From the material below, pull out every line that contains the word "What" and copy each one unchanged.

------------------------

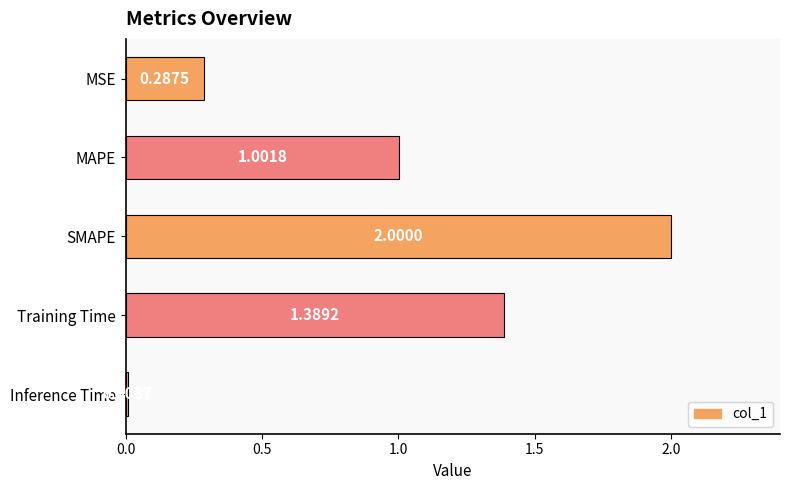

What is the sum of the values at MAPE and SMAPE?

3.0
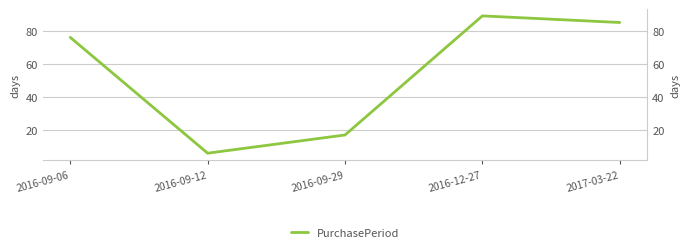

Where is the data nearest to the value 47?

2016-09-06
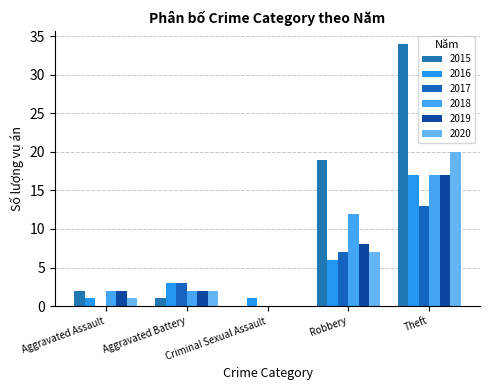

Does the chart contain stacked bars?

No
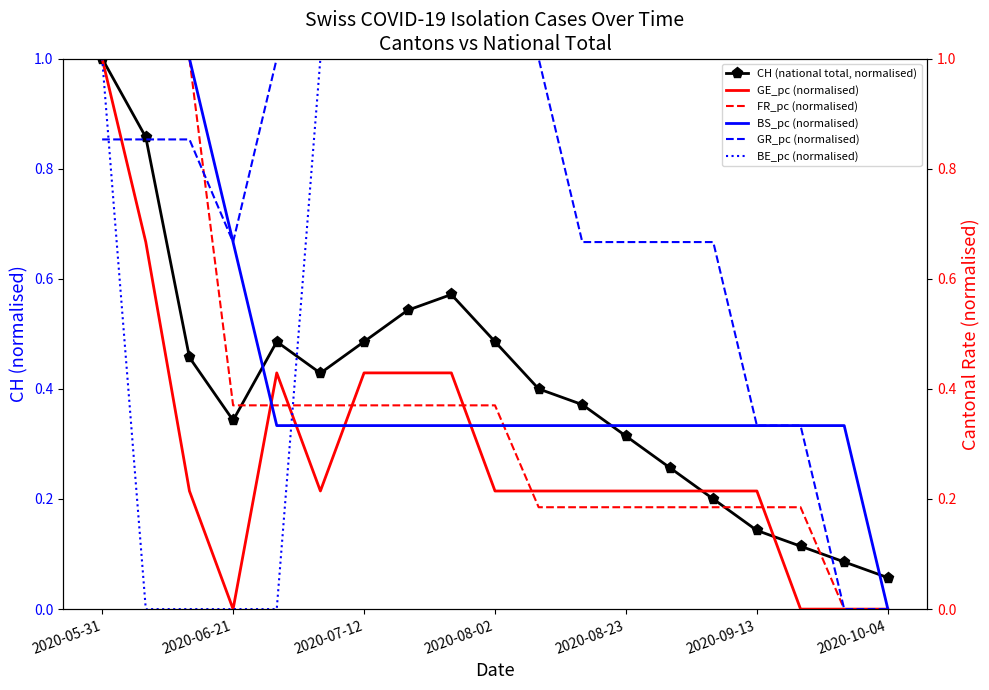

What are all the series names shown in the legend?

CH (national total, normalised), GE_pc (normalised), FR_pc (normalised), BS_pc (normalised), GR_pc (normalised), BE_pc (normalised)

------------------------

**Task output**.
What is the sum of the values at MAPE and SMAPE?
What are all the series names shown in the legend?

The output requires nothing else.